Dos números, mesmo que grossos, estava apartado. Mas suspeitava que a ilustre “globalização” continuava a ter como palco central a pobreza. Pobreza, palavra que acho abastada para apontar quem passa 365 sobre 365 dias a pensar apenas - nada mais, cinismo pretender que pensasse mais - como tapar o enorme buraco negro que tem em vez de aparelho digestivo. Depois, por o hábito não fazer o monge, paradoxalmente, se comer um grão de arroz a mais que seja está sujeito a morrer empanturrado.
Um naco de palavreado acima chamei abastada à palavra pobreza para sentenciar a excepção do ingerir alguma coisa para confirmar a regra do normalmente ingerir zero. Ou seja, quem passeia no gume da estatística dos vivos até que um dia não esgatanhe a excepção, deixa de pertencer à regra da chamada “pobreza”. Não, este estado não tem conceito e muito menos termo que o defina. Quando muito eleva ao infinito o conceito miserável dos canalhas do pólo oposto.
Que me perdoem a negra ironia do discurso! Mas cada vez que ouço palrar sobre a afectuosidade da globalização, só me apetece regurgitar negros sarcasmos. Feitios!
Mas vamos aos números do insuspeito Banco Mundial. Um vírgula dois (1,2) mil milhões de pessoas sobrevivem com menos de um dólar por dia. Dois vírgula sete (2,7) mil milhões de pessoas sobrevivem com menos de dois dólares por dia. Globalização e mais palavras para quê!
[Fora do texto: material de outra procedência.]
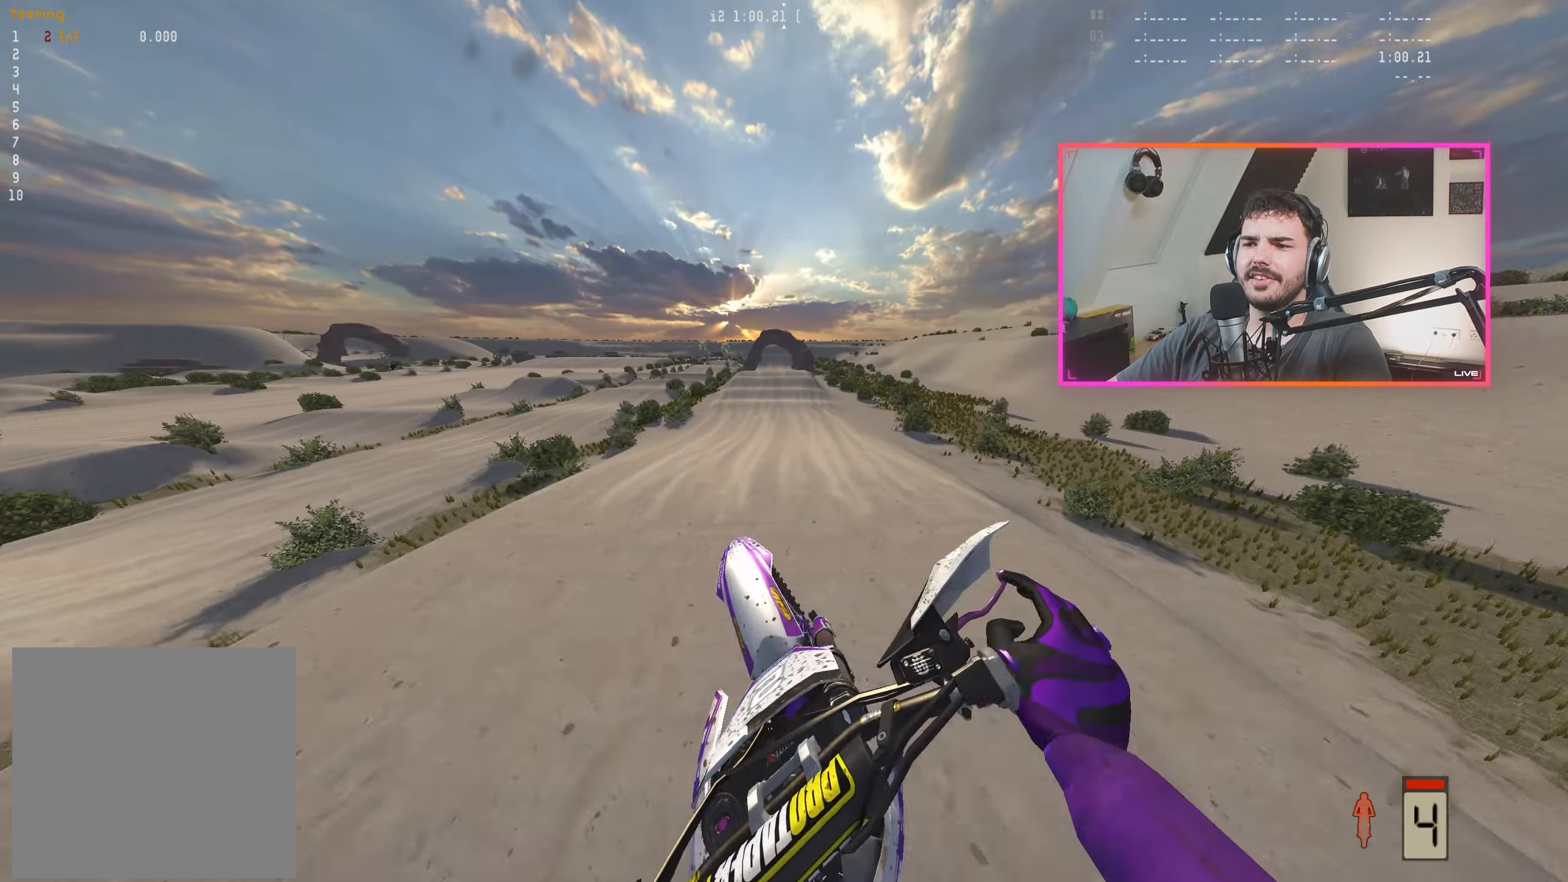
{"buttons": ["R2"], "left_stick": "center", "right_stick": "down", "events": [[83, "right_stick", "center"], [200, "left_stick", "center"], [300, "right_stick", "down"]]}
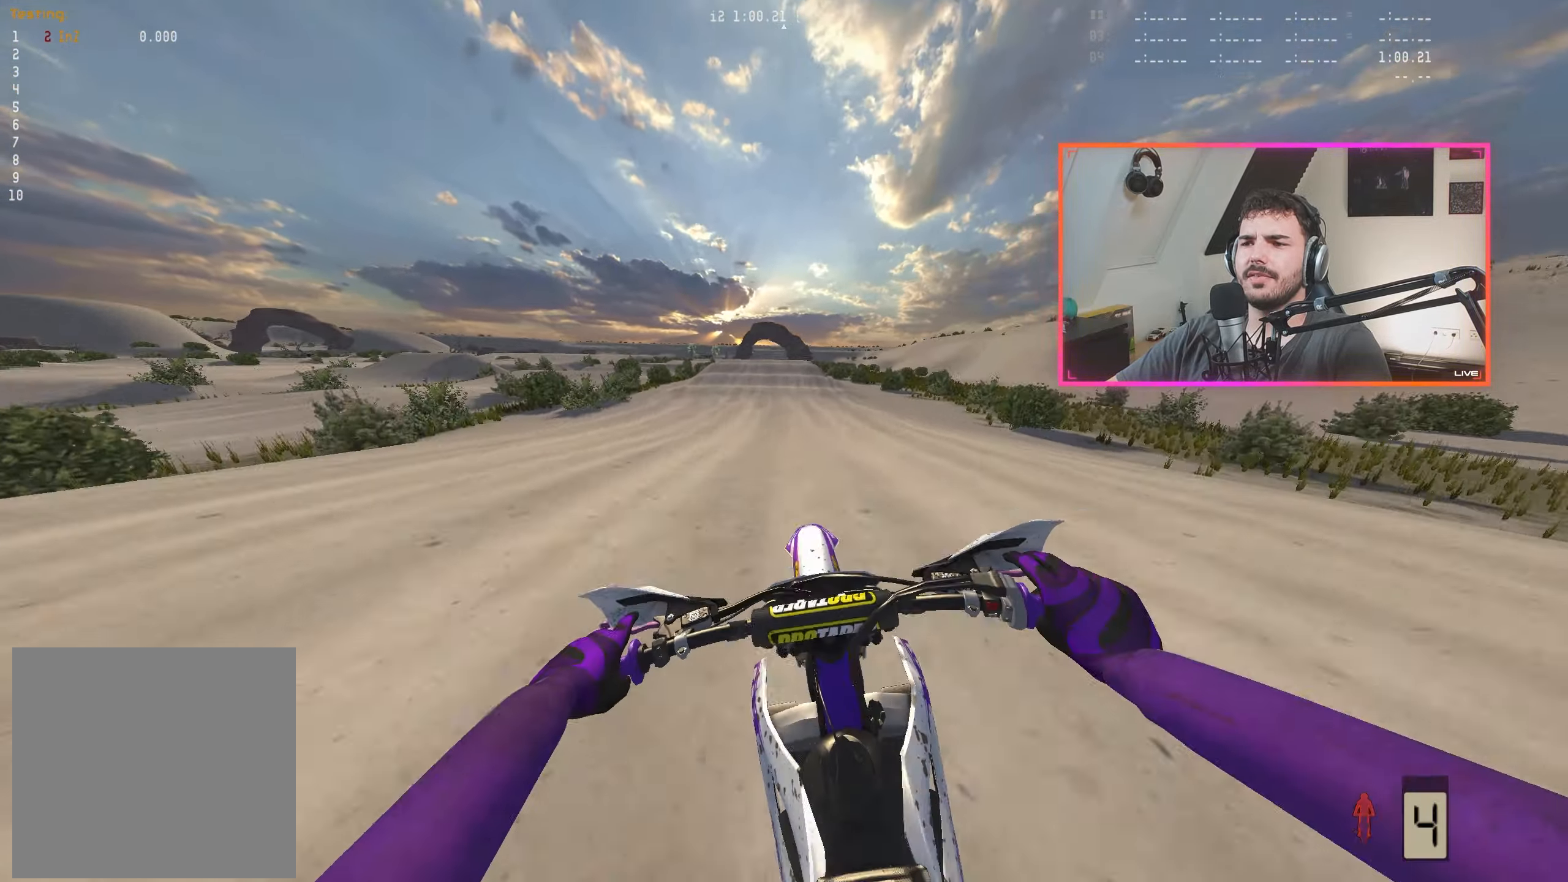
{"buttons": ["R2"], "left_stick": "center", "right_stick": "up", "events": [[217, "right_stick", "up"]]}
Em Portugal (chateia-me cada vez mais a porra da maiúscula inicial), território apenas de pobretanas (de bolso e mentalidade), a agiotagem bancária declarou que durante o exercício de 2005 tinha tido mais trinta por cento de lucros!
Os ricos enriquecem, os pobres empobrecem. E os outros, os remediados, vão ficando sem remédio (O alfaiate de Vila Longe)», Mia Couto.
Cpts
Afixado por: A. Cunha em outubro 16, 2006 11:52 PME nós - portugueses automolizados, telemobilizados e tesomobilizados - na correria insana que estamos a fazer para o abismo, não tarda nada só não entraremos nessas estatísticas porque somos indigentes envergonhados. Coisas de fidalgos falidos...
Afixado por: Boca de sapo em outubro 19, 2006 05:40 PMsaqib_dubai007@yahoo.com mail plz
Afixado por: saqib em agosto 26, 2007 05:55 PMsem palavras um minuto de silêncio diante este episodio!!
Afixado por: cristina em agosto 29, 2007 08:05 PMsem palavras um minuto de silêncio diante deste episodio!!
Afixado por: cristina em agosto 29, 2007 08:07 PMcomo puede estar pasando tanta pobreza tanta me da mucha pena realmente.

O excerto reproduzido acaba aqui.